## Exercise instructions
Check each line below for the word "Terrace". Then give only how many lines have it.

## Records for the exercise
╔══

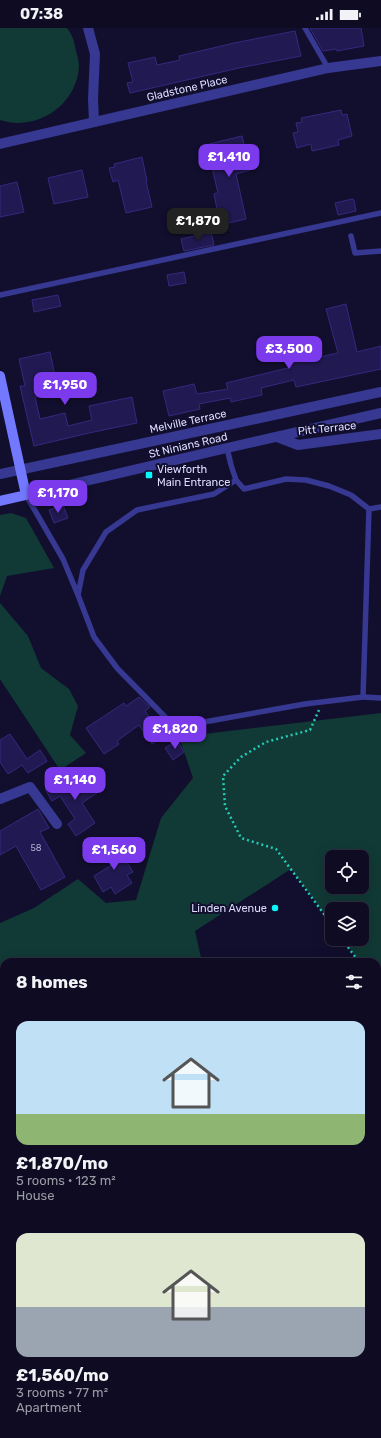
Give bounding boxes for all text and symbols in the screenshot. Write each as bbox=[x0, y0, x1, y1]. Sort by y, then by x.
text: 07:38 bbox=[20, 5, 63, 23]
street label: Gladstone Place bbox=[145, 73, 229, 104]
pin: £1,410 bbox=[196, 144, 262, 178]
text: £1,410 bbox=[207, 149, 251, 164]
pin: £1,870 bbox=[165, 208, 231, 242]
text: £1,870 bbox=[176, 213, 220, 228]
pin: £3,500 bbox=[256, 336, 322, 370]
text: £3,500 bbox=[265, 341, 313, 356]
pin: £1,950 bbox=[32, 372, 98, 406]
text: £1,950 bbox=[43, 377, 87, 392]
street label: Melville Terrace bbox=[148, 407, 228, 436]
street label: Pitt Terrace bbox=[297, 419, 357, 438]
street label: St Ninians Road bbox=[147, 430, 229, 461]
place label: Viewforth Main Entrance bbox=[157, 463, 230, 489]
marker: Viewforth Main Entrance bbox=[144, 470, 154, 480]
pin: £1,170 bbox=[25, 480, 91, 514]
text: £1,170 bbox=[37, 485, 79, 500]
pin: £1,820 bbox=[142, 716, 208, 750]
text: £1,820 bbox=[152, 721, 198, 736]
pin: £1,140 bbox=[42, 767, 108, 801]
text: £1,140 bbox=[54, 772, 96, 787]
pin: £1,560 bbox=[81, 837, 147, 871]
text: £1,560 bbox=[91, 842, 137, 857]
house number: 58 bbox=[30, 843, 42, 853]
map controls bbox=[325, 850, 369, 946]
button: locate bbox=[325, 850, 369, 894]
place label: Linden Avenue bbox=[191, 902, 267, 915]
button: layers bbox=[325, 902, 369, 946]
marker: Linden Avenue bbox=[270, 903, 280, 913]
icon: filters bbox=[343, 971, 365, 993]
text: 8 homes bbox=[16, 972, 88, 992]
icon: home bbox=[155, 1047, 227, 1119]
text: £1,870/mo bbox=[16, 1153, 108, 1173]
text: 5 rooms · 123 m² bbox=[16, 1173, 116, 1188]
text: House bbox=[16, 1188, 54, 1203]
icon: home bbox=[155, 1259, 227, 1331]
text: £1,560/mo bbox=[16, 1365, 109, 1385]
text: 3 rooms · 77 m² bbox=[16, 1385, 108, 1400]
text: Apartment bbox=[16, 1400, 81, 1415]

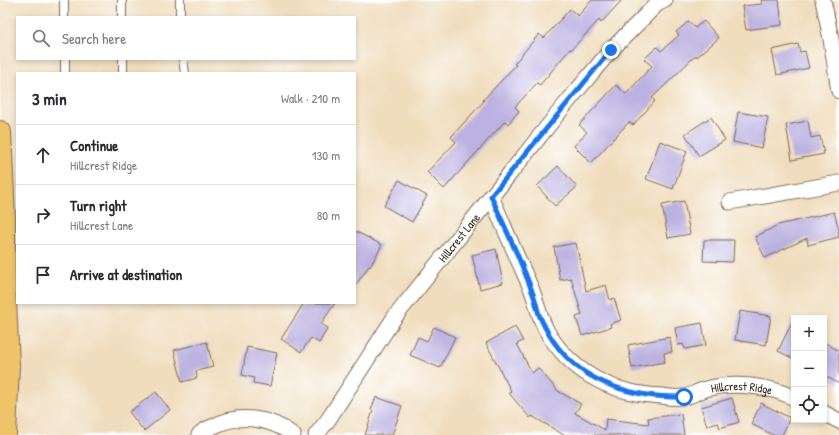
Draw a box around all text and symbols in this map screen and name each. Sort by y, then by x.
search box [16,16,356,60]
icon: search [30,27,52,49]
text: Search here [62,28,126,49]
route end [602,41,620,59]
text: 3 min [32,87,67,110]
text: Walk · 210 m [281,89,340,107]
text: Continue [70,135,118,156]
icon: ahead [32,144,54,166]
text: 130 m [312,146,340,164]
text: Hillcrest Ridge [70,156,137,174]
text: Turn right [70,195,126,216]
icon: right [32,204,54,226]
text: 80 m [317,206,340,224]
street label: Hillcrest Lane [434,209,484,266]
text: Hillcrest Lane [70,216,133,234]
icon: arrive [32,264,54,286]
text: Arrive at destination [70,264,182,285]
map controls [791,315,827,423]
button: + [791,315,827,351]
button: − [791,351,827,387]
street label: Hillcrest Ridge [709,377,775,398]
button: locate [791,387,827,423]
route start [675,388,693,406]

╚══

## Exercise output
2